> **READING TEXT**

::::

Article 41: Once the Finance Department has received the materials concerning the transfer of shares of the listed company directly by way of an agreement submitted by the Transferor, it shall carefully examine the same and determine whether to approve the matters relating to the transfer by way of an agreement, and give its response within 15 working days.

Within two days after receipt of the opinions issued by the Finance Department, the Transferor shall inform the listed company thereof in writing and the listed company shall publicly disclose in accordance with the law information on the intent of the holder of the state-owned shares to transfer shares of the listed company directly by way of an agreement.

Article 42: Information on the transfer of shares of the listed company by the Transferor directly by way of an agreement shall include the following:

(1) the number of shares to be transferred, the name of the listed company involved and its basic particulars;

(2) the qualification conditions that the Transferee is required to satisfy;

(3) the deadline for the submission of the acquisition application by the Transferee; and

(4) the approval opinions of the Finance Department and relevant departments.

Article 43: Subject to approval by the Finance Department, the Transferor may be exempted from disclosing information on the transfer of shares of the listed company by way of an agreement if:

(1) the industry or sector is a key industry or sector of the national economy and such industry or sector has special requirements in respect of a Transferee;

(2) the Transferor, as a state-owned controlling shareholder, is carrying out the transfer by agreement within the holding company or group enterprise in order to integrate state-owned assets or carry out an asset reorganisation;

(3) the listed company has made losses for two years in succession, there is a risk of its withdrawal from the market or it is facing a severe financial crisis and the Transferee has put forward a major asset reorganisation plan and a specific timetable; or

(4) the listed company is conducting a share buyback that involves shares held by the Transferor.

Article 44: If the Transferor, as a controlling shareholder of the listed company, intends to transfer shares directly by way of an agreement and by doing so it would lose control, it shall engage appropriately qualified intermediary firms to serve as financial consultant and legal consultant and submit written opinions. The financial consultant and legal consultant shall have a good reputation and no record of a major violation of laws or regulations during the last three years. If it deems it necessary, the Transferor may engage an asset appraisal firm qualified to appraise securities to carry out an appraisal of the assets that are the subject matter of the transfer.

::::

> **GIVEN INFORMATION**
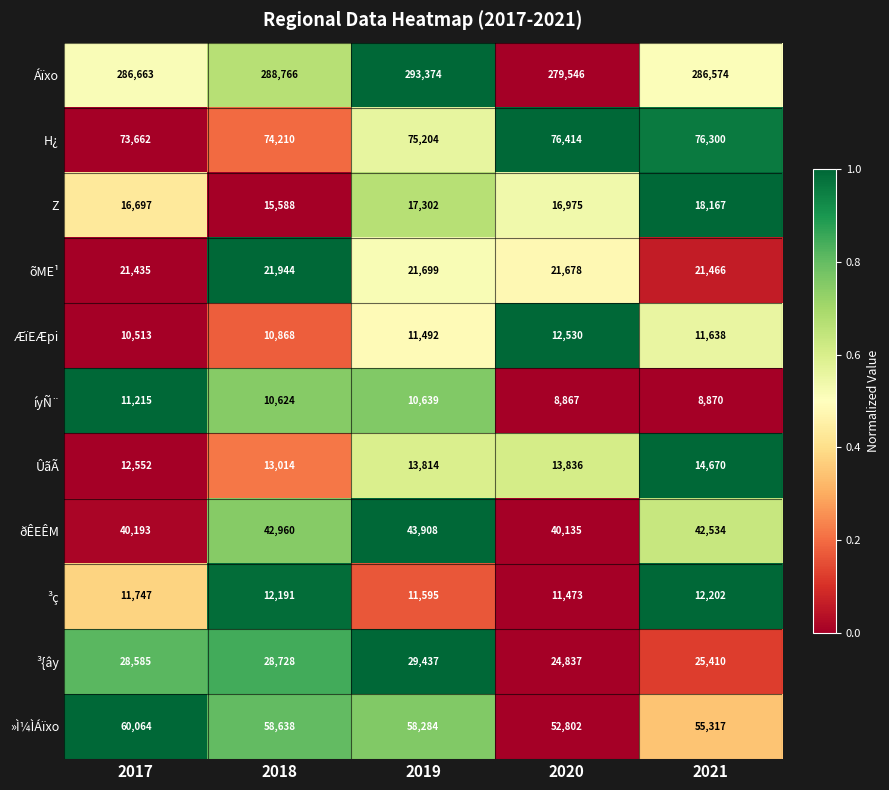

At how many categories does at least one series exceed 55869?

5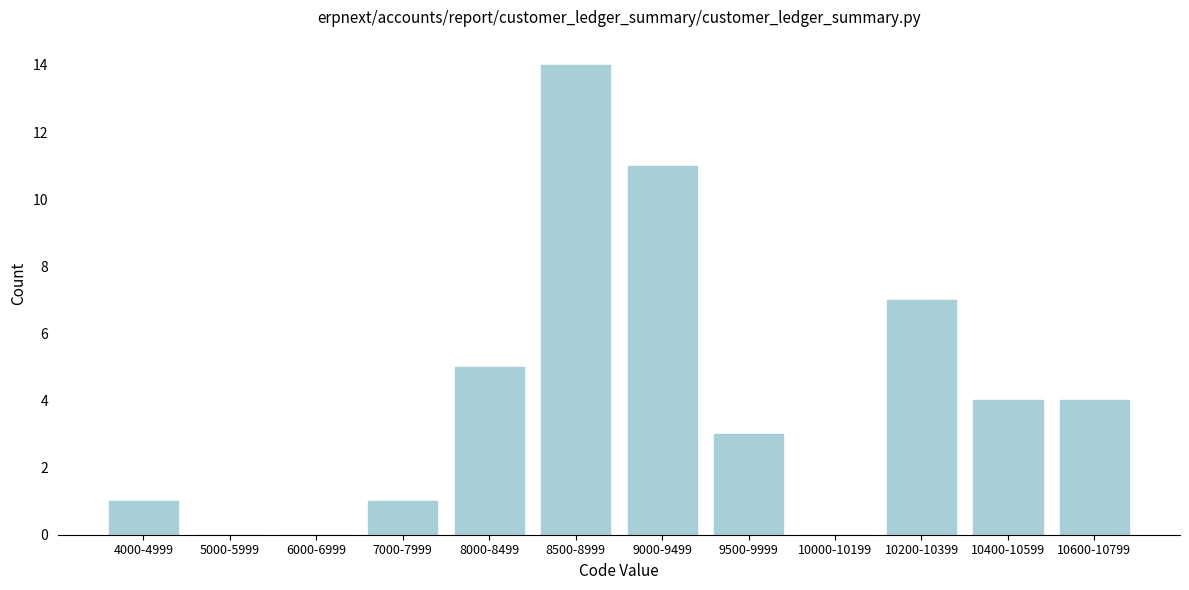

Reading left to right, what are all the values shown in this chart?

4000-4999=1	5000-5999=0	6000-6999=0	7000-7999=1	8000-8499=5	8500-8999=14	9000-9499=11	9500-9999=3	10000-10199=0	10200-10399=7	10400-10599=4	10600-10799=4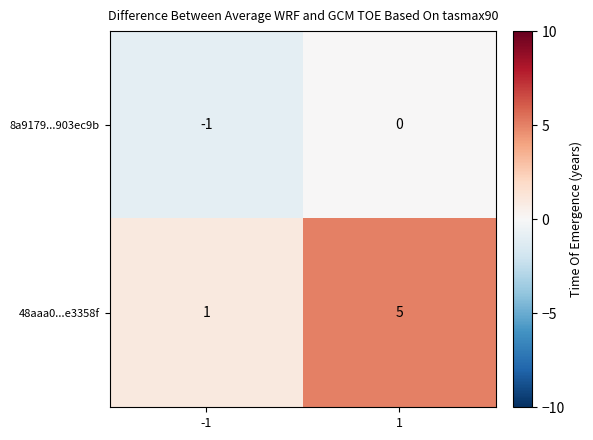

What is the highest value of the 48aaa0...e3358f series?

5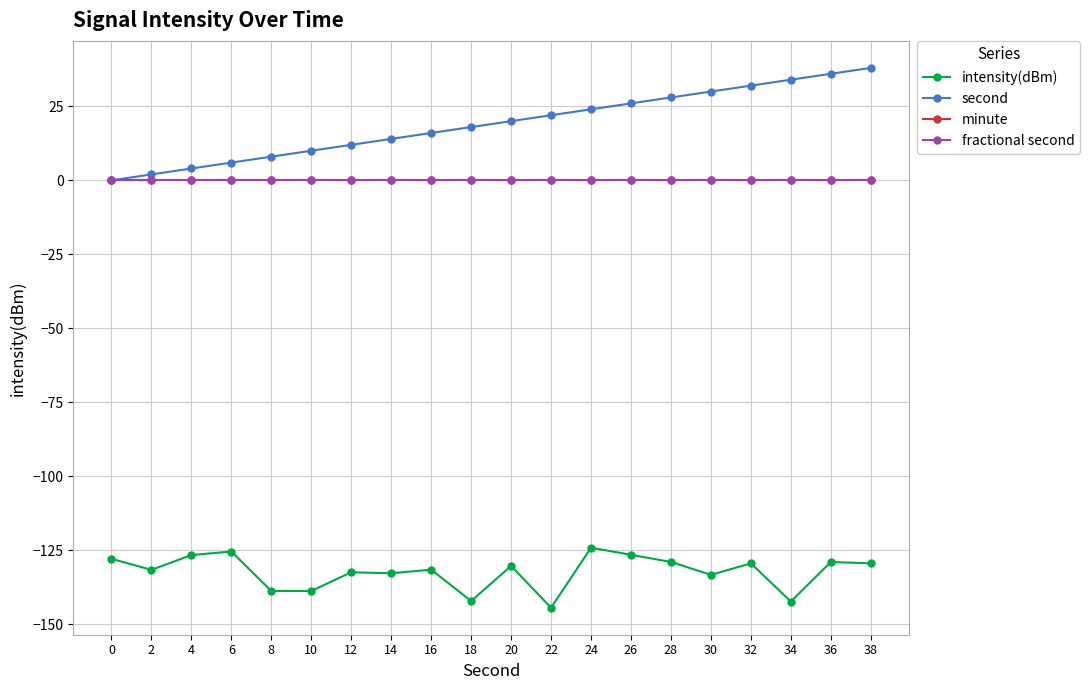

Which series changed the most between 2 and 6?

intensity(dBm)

::::

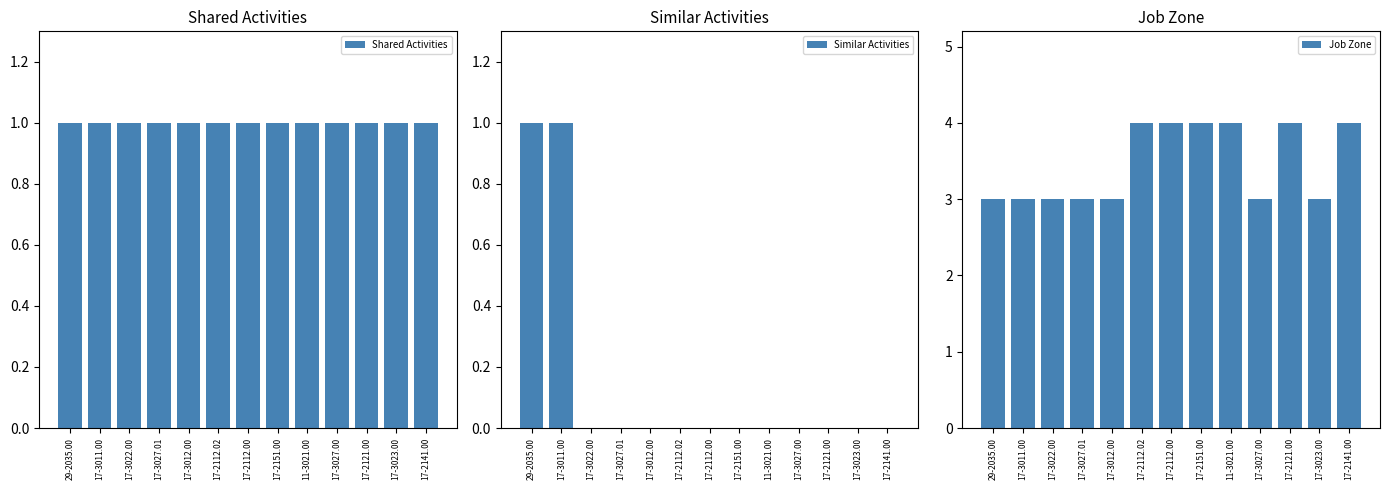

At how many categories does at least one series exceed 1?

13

::::

> **INSTRUCTION 1**
According to Article 42 of the share-transfer regulations, what items must the information on a transfer by agreement include? List every one.
> **INSTRUCTION 2**
Carry the share-transfer regulations forward from the point where they end.
The material has no connection to the share-transfer regulations.

> **TASK ANSWER 1**
- The number of shares to be transferred, the name of the listed company involved and its basic particulars
- The qualification conditions that the Transferee is required to satisfy
- The deadline for the submission of the acquisition application by the Transferee
- The approval opinions of the Finance Department and relevant departments

> **TASK ANSWER 2**
Article 45: When a Transferor is to transfer shares of a listed company directly by way of an agreement, the transfer price shall be based on the principle of whichever is higher of the weighted average price of the daily weighted average prices on the 30 trading days before the date of the announcement of the information on the transfer of the shares of the listed company (if, subject to approval, information on the share transfer need not be disclosed, the date on which the share transfer agreement was executed) and the weighted average price on the preceding trading day.

If the Transferor, as a state-owned controlling shareholder of a listed company, is effecting an internal transfer by agreement in order to integrate state-owned assets or carry out an asset reorganisation and its equity interest in the listed company will not diminish as a result thereof, the transfer price shall be determined reasonably through negotiations based on factors such as the listed company's audited net assets, return on equity and price earning ratio for the most recent period.

Article 46: If, after acquisition of the listed company's shares, the Transferee would obtain actual control of the listed company, it shall satisfy the following conditions:

(1) having legal personality;

(2) having been established for at least three years, and having been profitable for, and not having a record of a major violation of laws or regulations during, the two most recent years in succession; and

(3) having the capacity to promote the continued development of the listed company and improve its corporate governance structure.

Article 47: Once the Transferee has been determined, the Transferor shall execute a share transfer agreement with it in a timely manner.

The transfer agreement shall include but not be limited to provisions specifying the following:

(1) the corporate names, names of the legal representatives and domiciles of the Transferor, the listed company and the Transferee;

(2) the number of shares held by the Transferor, the number of shares it intends to transfer and the price;

(3) the rights and obligations of the Transferor and Transferee;

(4) the method of, and deadline for, payment of the share transfer price;

(5) conditions for the registration and transfer of ownership of the shares;

(6) conditions for the amendment and termination of the agreement;

(7) method of resolving disputes relating to the agreement;

(8) liability for breach of contract by the parties to the agreement; and

(9) the conditions for the entry into effect of the agreement.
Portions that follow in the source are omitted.